Marija-Angelina: Aus den verschiedenen Workshops und dem Mentoring mit Katja konnte ich in Bezug auf die Arbeitswelt vieles mitnehmen: Wichtig war nur schon, zu verstehen, dass ein Arbeitgeber mir gegenüber auch Pflichten hat, die ich ohne Bedenken einfordern kann. Anfänglich hatte ich ja sogar ein schlechtes Gewissen, den Praktikumslohn zu verdienen. Knapp ein Jahr später habe ich im Mitarbeiterinnengespräch erfolgreich sowohl eine Gehaltserhöhung als auch eine Pensumsreduktion eingefordert – ohne mich dabei schlecht zu fühlen.

Katja: Gut gemacht, Marija. Vor einem halben Jahr hättest du mich noch kontaktiert, um das Gespräch vorzubereiten. Dass du das jetzt allein gemacht hast, zeigt, dass das Mentoring gewirkt hat. Das freut mich.

Katja, hattest du auch ein solches Schlüsselerlebnis?

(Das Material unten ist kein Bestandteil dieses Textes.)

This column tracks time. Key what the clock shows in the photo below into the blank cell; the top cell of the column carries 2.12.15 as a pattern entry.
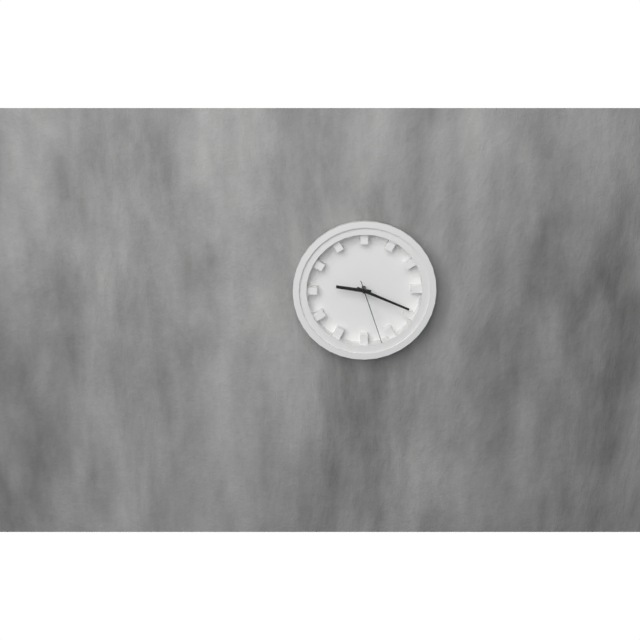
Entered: 9.19.27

Katja: Bei mir haben die Themen aus dem Programm weitere Kreise gezogen. Ich habe mich unlängst mit meinem Mann über das Netzwerken unterhalten. Ich argumentierte, dass wir Frauen punkto Netzwerkfähigkeit schon dies und das von den Männern abschauen könnten. Er hingegen fand, das Gegenteil sei der Fall, nämlich dass Frauennetzwerke viel tragfähiger seien. Sie würden zwar weniger wahrgenommen, seien aber viel verlässlicher.

Diese Reflexionsräume, in denen wir Inputs bekommen, bringen so viel Erkenntnisgewinn: Immer wieder Erfahrungen teilen, sich austauschen, die eigene Sicht anpassen. Gerade diese Einschätzung meines Partners hat mir sehr gefallen: Wenn Frauen aufeinander achten, hat das etwas sehr Verlässliches. Genau hier setzt das Projekt «Rudel der Löwinnen» an. Wir Frauen fördern und unterstützen uns gegenseitig.